Published On: January 27, 2023 09:45 AM NPT By: Republica | @RepublicaNepal
Recent police investigations have revealed that corruption didn’t spare even the sport of cricket which is known for its gentlemanly spirit and fair play. Organizing a press conference on Tuesday, the Central Investigation Bureau (CIB) of Nepal Police revealed that evidence of ‘spot-fixing’ was found in the matches of the Nepal T-20 League which was held at the Tribhuvan University Cricket Ground from December 24 to January 11. At the press conference, the CIB revealed that 10 people – four Nepalis and six foreigners – were involved in spot-fixing and said that based on evidence collected from Whatsapp messages and phone call details, two Nepalis have already been arrested for their alleged involvement in the act of fixing. The two arrested Nepalis are 41-year-old former all-rounder of the Nepali national cricket team, Mehboob Alam, and Mohammad Aadil Alam, a 20-year-old cricketer from Bara. It is really sad and unfortunate that a veteran and an emerging Nepali cricketer face the charge of spot-fixing – an illegal activity in which a specific aspect of the game is predetermined. Though spot-fixing is unrelated to the final result of the game, it does let a betting market thrive.

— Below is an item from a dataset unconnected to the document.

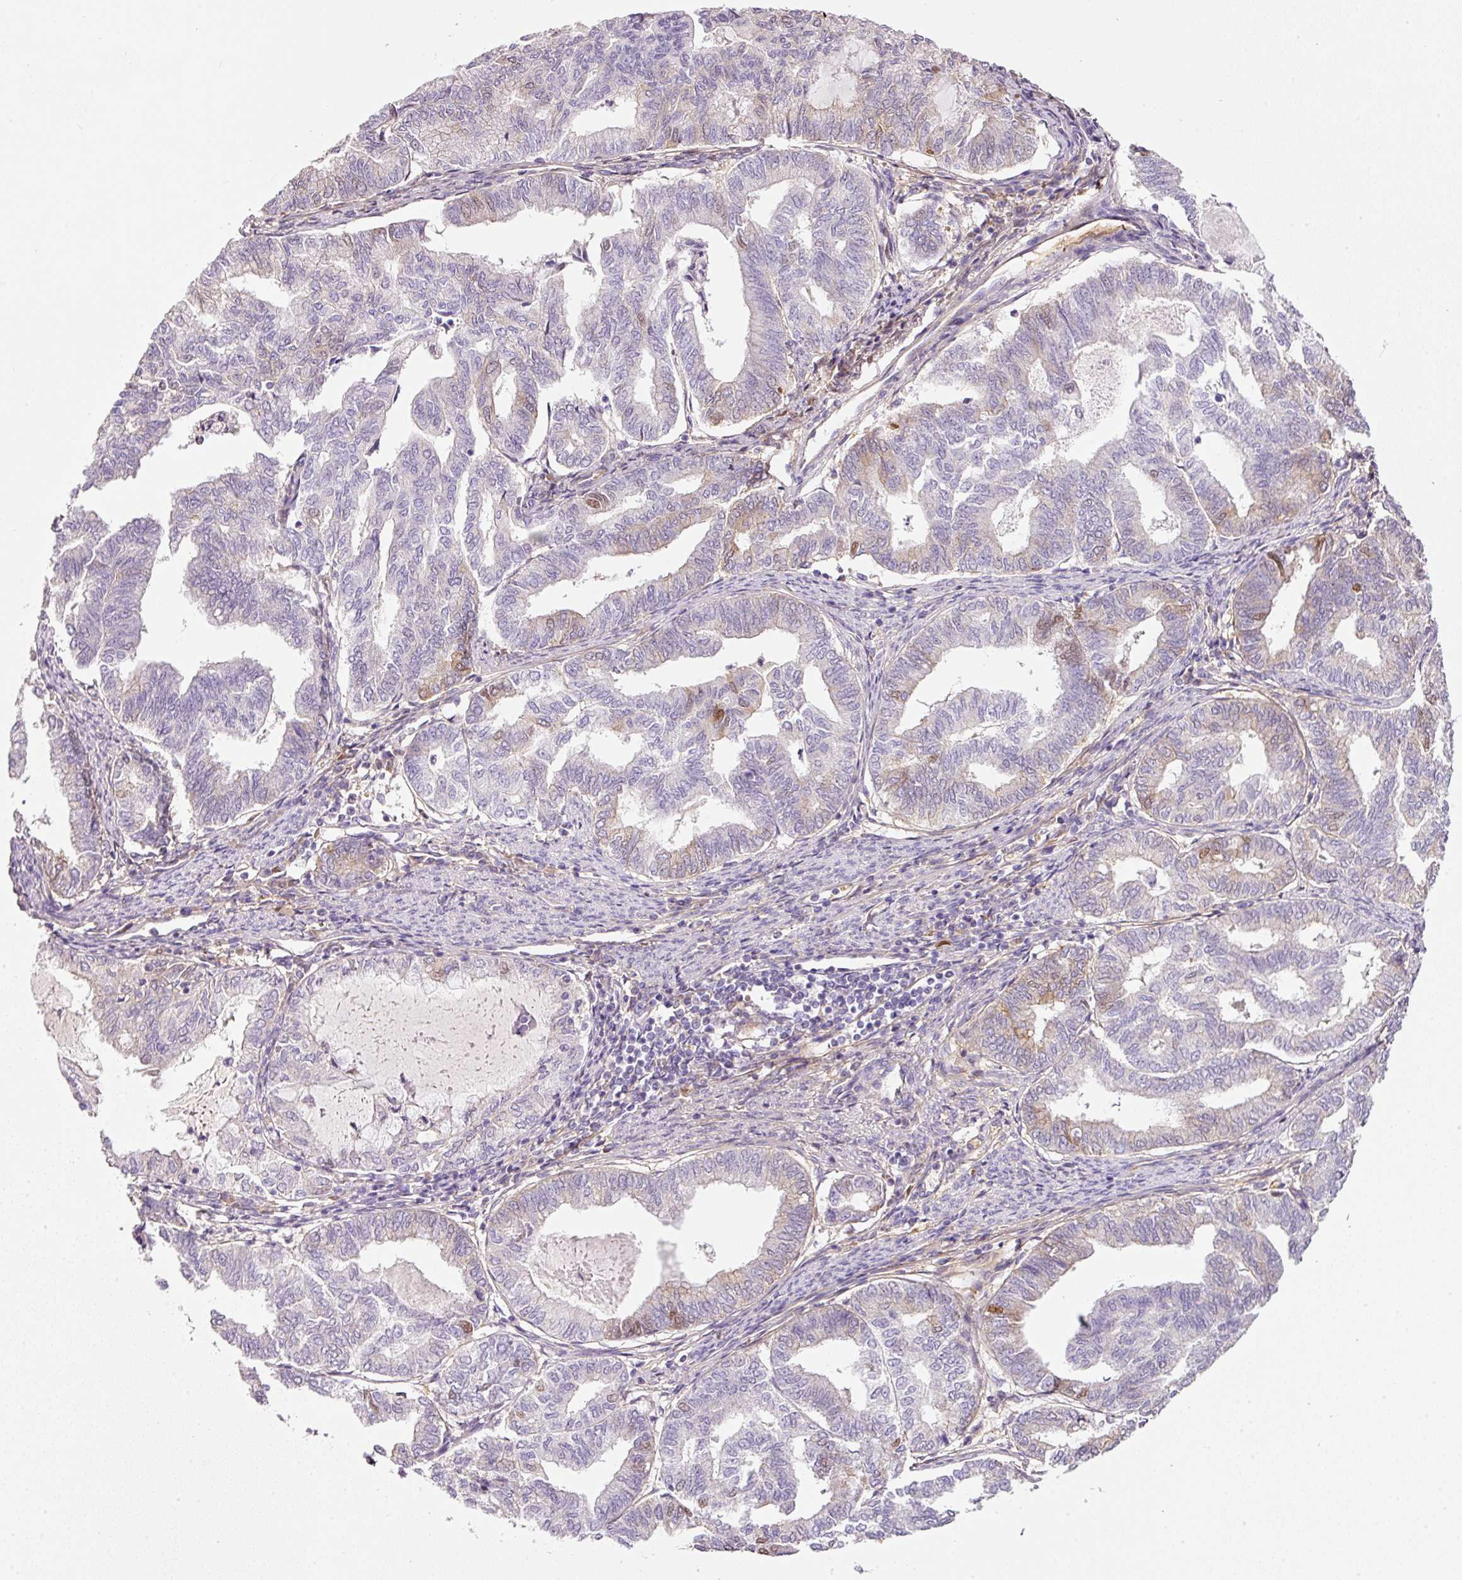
{"staining": {"intensity": "moderate", "quantity": "<25%", "location": "cytoplasmic/membranous,nuclear"}, "tissue": "endometrial cancer", "cell_type": "Tumor cells", "image_type": "cancer", "snomed": [{"axis": "morphology", "description": "Adenocarcinoma, NOS"}, {"axis": "topography", "description": "Endometrium"}], "caption": "Endometrial adenocarcinoma was stained to show a protein in brown. There is low levels of moderate cytoplasmic/membranous and nuclear positivity in approximately <25% of tumor cells. (brown staining indicates protein expression, while blue staining denotes nuclei).", "gene": "SOS2", "patient": {"sex": "female", "age": 79}}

The police have indicated that other arrests, too, may be made soon.
Police investigations have shown the role of Seven Three Sports, an Indian company entrusted by the Cricket Association of Nepal (CAN) to organize the Nepal T-20 League, is suspicious. Police have also said that Jatin Ahluwalia, the owner of the Indian firm, is the mastermind behind the fixing incident in the Nepal T-20 League, which courted controversy right from the beginning as it was organized at the expense of all other domestic T-20 leagues of Nepal. CAN had banned all other franchise-based domestic T-20 leagues such as Everest Premier League, Dhangadhi Premier League and Pokhara Premier League arguing that the country can have only one official T-20 league that is recognized by the cricket governing body of Nepal. Things were fishy right from the beginning when CAN sold the commercial partnership of the league to the Indian firm Seven Three Sports, allegedly a betting company, for eight years for Rs 330 million. There is no doubt that such scandals tarnish the reputation of the game, also bringing into question the integrity of the players and officials involved. Though the deliberate manipulation would not affect the outcome of the games, it is a serious crime that has undermined the very essence of sport destroying the trust of fans in the game. Ultimately, such incidents may lead to the decline of cricket itself!

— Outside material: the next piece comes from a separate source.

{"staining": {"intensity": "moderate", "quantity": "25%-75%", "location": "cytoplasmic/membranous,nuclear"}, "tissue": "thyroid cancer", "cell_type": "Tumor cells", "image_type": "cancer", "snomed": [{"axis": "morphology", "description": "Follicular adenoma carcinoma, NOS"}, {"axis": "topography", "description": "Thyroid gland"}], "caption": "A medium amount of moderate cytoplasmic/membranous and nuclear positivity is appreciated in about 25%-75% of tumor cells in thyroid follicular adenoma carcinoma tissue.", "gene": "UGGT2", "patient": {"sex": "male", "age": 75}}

The scourge of spot-fixing has hit Nepali cricket some seven years after the country’s most popular sport – football – was embroiled in a controversy of match-fixing. In 2015, for the first time in the history of Nepali sports, the controversy of match-fixing raised its ugly head in Nepali football and half a dozen national footballers including the then skipper of the national football team Sagar Thapa were accused of the crime and arrested. Though they were acquitted by the court later, the FIFA ban on them continues even today. Back then, there were no laws against such crimes in sports and the footballers and officials involved had to be charged under ‘treason against the state.’ But today, thankfully there is a law governing sports crimes like match-fixing, among others. Section 32 (c) of the National Sports Development Act has a provision of a three-year jail term and a fine of Rs 50,000 for such crimes. Of course, the law must be implemented strictly. But that alone would not be enough. The players and other stakeholders need to be educated and made aware about the consequences of such crimes which are a serious threat to the integrity of cricket. The cricketing authorities must take strong and decisive action to stamp out this menace and restore the trust of the fans in the game. The players and the officials, on their part, must do everything they can to uphold the integrity of the sport. They must remember that they are role models for hundreds of thousands of other young people and that their actions have consequences. And for the fans it’s tough as their favorite players might be involved. But it’s time for the fans to understand the seriousness of the situation, and support the authorities in their efforts to make cricket fair and honest. If we all are together, then we can nip this corruption in the country’s cricket while it is still a bud. Things will definitely be much more complicated if this bud is allowed to grow into a tree.